Mamba-based Deep Learning Approaches for Sleep Staging on a Wireless Multimodal Wearable System without Electroencephalography
Zhang, Andrew H., He-Mo, Alex, Yin, Richard Fei, Li, Chunlin, Tang, Yuzhi, Gurve, Dharmendra, Ghahjaverestan, Nasim Montazeri, Goubran, Maged, Wang, Bo, Lim, Andrew S. P.

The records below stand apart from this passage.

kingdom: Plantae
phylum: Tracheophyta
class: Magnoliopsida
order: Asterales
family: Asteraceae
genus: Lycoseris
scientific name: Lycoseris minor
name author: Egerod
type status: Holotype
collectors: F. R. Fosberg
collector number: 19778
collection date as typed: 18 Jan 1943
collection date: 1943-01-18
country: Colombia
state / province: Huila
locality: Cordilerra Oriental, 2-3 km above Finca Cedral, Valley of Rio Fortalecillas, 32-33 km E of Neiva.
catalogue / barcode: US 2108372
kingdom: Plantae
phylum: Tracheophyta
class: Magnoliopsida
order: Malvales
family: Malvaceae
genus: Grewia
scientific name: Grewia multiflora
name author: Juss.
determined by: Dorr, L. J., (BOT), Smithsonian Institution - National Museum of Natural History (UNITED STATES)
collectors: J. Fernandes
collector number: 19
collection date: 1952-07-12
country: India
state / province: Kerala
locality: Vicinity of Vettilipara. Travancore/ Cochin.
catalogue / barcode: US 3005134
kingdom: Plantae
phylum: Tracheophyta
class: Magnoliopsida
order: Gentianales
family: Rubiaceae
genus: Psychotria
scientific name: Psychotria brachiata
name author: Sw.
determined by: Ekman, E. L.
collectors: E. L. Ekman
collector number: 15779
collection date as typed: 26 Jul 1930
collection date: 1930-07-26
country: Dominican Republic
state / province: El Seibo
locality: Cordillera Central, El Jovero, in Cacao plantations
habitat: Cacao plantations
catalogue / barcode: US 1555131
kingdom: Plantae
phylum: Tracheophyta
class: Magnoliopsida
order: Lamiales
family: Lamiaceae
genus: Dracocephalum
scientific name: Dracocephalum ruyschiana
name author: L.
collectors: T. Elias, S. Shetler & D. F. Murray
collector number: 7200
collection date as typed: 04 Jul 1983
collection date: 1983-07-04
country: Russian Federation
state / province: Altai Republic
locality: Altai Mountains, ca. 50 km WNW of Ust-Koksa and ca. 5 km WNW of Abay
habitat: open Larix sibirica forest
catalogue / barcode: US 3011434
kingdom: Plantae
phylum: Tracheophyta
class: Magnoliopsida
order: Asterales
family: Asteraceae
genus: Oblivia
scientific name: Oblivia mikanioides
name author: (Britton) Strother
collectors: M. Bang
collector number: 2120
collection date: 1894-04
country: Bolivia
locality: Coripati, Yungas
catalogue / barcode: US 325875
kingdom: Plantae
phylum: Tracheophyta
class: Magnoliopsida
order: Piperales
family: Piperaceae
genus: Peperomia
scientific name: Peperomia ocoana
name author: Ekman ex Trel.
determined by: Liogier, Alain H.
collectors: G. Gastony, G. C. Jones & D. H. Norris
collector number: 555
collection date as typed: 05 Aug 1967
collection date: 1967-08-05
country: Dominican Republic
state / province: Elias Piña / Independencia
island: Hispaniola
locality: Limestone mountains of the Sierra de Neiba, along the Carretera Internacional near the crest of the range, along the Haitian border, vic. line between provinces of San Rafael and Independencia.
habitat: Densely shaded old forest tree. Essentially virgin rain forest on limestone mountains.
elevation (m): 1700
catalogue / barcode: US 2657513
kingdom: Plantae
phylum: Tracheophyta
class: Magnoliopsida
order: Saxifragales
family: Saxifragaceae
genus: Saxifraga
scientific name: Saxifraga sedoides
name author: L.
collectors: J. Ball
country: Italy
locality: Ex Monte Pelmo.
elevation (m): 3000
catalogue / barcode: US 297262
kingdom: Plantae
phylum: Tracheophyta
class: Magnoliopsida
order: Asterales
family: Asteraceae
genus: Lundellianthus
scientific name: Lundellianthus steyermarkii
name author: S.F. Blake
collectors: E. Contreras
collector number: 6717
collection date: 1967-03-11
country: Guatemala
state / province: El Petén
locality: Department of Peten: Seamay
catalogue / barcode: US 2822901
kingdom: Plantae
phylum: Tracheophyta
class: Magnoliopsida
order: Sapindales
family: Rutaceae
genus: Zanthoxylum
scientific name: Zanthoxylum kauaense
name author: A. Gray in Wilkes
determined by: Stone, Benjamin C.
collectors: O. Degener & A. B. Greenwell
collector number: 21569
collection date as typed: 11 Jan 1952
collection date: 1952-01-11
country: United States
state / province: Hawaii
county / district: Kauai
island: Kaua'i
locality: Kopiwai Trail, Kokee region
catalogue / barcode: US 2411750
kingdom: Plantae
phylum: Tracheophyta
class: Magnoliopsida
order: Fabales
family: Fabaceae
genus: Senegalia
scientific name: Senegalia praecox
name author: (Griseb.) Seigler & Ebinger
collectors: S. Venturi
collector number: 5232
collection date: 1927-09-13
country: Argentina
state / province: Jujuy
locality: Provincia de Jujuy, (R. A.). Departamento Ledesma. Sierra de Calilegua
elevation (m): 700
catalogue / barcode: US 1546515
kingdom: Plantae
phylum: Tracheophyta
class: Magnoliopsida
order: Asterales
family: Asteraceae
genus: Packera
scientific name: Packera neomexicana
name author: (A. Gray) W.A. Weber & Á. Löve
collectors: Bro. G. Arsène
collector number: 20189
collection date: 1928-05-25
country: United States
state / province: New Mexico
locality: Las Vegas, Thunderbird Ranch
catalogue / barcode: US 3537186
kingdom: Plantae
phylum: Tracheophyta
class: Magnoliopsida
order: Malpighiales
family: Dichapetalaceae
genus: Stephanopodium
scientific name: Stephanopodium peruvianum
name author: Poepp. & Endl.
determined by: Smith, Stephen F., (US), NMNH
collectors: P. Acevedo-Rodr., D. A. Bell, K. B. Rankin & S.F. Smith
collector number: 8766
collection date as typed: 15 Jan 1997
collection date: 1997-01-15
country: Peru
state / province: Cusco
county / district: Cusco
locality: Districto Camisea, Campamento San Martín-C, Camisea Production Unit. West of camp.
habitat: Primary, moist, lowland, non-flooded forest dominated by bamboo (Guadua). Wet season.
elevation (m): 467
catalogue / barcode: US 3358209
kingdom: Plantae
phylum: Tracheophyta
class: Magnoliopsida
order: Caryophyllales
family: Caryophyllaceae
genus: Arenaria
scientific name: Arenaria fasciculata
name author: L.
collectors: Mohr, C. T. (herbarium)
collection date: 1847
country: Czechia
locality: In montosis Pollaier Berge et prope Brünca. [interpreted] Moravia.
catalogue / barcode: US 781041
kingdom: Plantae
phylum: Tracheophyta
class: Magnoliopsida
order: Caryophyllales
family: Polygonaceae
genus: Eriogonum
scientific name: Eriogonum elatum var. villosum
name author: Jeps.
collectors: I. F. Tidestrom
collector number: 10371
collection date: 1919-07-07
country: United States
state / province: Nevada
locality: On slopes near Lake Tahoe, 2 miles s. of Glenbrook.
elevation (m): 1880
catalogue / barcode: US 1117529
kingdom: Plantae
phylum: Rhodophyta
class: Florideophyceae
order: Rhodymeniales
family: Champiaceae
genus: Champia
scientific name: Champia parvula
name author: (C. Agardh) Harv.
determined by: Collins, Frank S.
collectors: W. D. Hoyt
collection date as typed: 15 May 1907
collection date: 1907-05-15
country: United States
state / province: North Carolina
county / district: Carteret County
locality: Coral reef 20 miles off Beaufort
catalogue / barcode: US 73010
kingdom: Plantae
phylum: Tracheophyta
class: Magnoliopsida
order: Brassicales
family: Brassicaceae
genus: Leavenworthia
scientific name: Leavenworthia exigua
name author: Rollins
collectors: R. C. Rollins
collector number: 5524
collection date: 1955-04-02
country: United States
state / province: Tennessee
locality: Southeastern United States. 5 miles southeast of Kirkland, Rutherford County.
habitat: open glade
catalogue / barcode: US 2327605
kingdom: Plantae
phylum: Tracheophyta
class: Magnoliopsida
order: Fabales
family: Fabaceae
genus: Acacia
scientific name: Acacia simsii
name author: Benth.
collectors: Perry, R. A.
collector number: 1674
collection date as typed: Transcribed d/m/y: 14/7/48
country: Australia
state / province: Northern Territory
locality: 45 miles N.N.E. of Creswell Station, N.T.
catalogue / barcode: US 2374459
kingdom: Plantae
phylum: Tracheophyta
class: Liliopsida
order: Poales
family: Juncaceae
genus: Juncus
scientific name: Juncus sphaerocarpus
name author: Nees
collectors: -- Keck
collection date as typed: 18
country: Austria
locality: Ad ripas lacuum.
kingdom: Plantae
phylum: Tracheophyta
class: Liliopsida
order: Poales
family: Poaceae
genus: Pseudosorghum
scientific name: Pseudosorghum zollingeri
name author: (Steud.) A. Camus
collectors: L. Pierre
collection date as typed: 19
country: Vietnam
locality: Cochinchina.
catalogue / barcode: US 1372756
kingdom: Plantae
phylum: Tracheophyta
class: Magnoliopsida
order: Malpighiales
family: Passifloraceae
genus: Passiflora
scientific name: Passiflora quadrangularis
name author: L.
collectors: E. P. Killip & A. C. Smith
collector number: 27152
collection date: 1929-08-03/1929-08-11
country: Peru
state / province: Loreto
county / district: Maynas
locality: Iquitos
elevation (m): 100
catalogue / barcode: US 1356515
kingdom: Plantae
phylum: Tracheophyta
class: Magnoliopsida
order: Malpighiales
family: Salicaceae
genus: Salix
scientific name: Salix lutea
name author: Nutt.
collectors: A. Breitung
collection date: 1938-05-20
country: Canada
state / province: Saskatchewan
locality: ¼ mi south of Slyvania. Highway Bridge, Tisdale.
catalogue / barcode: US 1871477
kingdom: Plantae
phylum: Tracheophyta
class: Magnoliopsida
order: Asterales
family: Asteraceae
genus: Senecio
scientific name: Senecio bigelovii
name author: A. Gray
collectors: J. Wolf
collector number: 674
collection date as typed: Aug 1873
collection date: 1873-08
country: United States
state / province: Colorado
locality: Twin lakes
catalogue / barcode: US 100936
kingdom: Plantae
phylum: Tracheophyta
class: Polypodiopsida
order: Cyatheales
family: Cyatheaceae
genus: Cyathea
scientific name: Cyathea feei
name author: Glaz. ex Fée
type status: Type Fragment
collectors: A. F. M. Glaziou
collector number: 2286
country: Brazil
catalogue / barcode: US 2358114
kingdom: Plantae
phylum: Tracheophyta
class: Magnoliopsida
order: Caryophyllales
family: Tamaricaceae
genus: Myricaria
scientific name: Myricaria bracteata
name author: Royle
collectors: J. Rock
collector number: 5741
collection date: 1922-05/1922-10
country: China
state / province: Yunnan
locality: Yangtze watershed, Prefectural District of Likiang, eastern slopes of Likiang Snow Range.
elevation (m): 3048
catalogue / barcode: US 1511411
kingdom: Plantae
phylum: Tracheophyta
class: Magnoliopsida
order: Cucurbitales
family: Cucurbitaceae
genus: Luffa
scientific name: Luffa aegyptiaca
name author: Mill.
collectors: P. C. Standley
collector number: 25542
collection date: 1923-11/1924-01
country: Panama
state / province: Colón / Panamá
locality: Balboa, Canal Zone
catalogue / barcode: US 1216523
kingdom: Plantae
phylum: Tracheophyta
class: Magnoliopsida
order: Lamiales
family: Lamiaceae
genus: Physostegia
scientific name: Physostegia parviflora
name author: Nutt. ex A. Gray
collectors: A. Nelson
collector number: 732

Study Objectives: We investigate using Mamba-based deep learning approaches for sleep staging on signals from ANNE One (Sibel Health, Evanston, IL), a minimally intrusive dual-sensor wireless wearable system measuring chest electrocardiography (ECG), triaxial accelerometry, and temperature, as well as finger photoplethysmography (PPG) and temperature. Methods: We obtained wearable sensor recordings from 360 adults undergoing concurrent clinical polysomnography (PSG) at a tertiary care sleep lab. PSG recordings were scored according to AASM criteria. PSG and wearable sensor data were automatically aligned using their ECG channels with manual confirmation by visual inspection. We trained Mamba-based models with both convolutional-recurrent neural network (CRNN) and the recurrent neural network (RNN) architectures on these recordings. Ensembling of model variants with similar architectures was performed. Results: Our best approach, after ensembling, attains a 3-class (wake, NREM, REM) balanced accuracy of 83.50%, F1 score of 84.16%, Cohen's $\kappa$ of 72.68%, and a MCC score of 72.84%; a 4-class (wake, N1/N2, N3, REM) balanced accuracy of 74.64%, F1 score of 74.56%, Cohen's $\kappa$ of 61.63%, and MCC score of 62.04%; a 5-class (wake, N1, N2, N3, REM) balanced accuracy of 64.30%, F1 score of 66.97%, Cohen's $\kappa$ of 53.23%, MCC score of 54.38%. Conclusions: Deep learning models can infer major sleep stages from a wearable system without electroencephalography (EEG) and can be successfully applied to data from adults attending a tertiary care sleep clinic.